__TASK DIRECTIONS__:
Beneath this line are the data; copy exactly the part of them that opens with the line containing "focal_35mm: 218" and closes with the line containing "exposure_s: 1/60", and only that part.

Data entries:
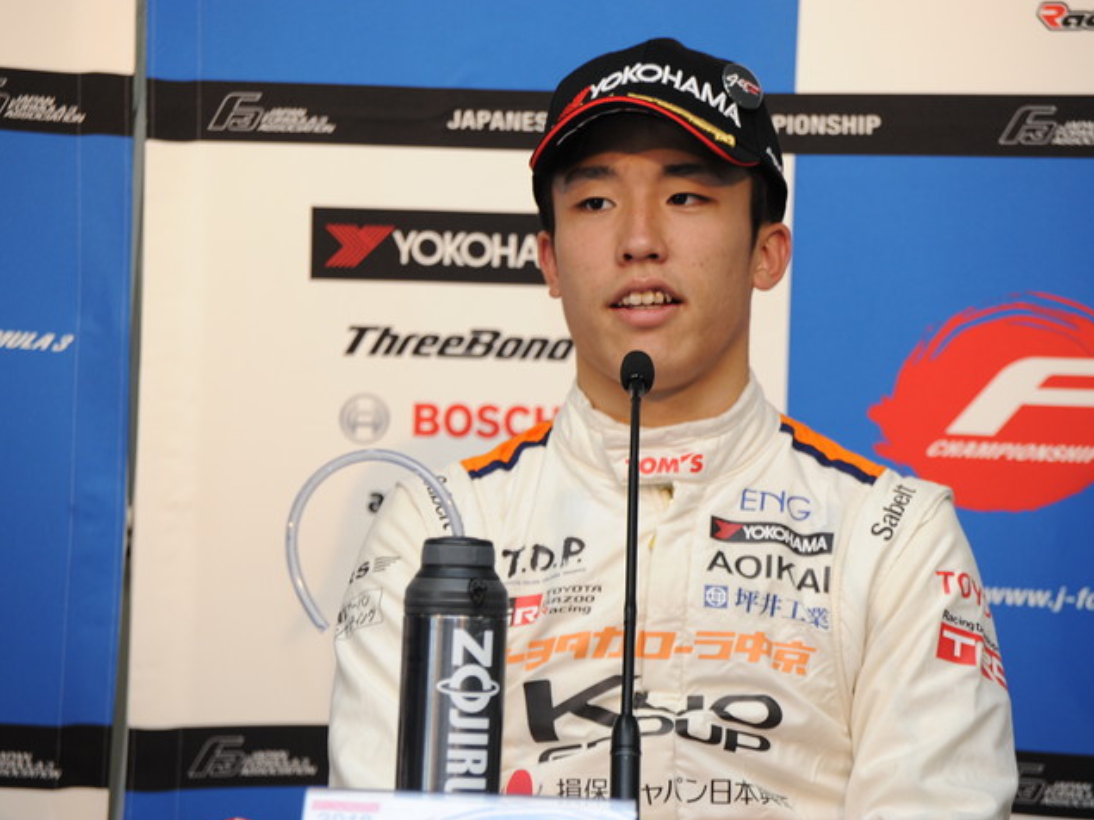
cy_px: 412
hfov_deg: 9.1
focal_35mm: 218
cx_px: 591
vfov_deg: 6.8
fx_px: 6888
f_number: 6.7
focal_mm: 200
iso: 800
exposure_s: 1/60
---
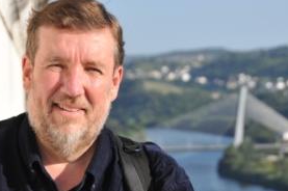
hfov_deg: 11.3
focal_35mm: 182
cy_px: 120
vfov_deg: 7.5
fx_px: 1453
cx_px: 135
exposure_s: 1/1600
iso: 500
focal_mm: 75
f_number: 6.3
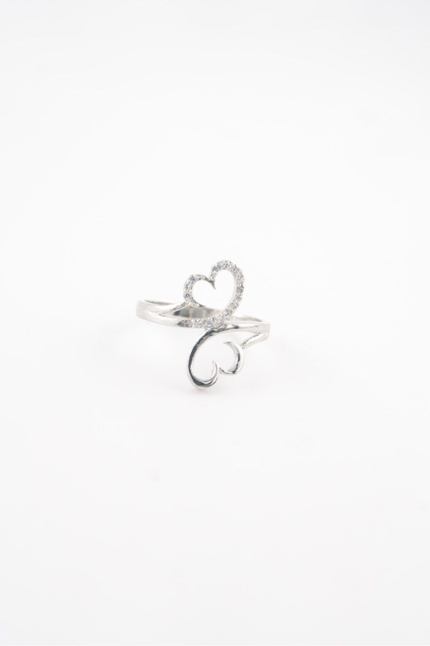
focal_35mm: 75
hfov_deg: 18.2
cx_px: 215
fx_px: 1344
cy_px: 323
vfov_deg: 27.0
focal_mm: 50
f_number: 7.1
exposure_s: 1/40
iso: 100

__ANSWER TO THIS TASK__:
focal_35mm: 218
cx_px: 591
vfov_deg: 6.8
fx_px: 6888
f_number: 6.7
focal_mm: 200
iso: 800
exposure_s: 1/60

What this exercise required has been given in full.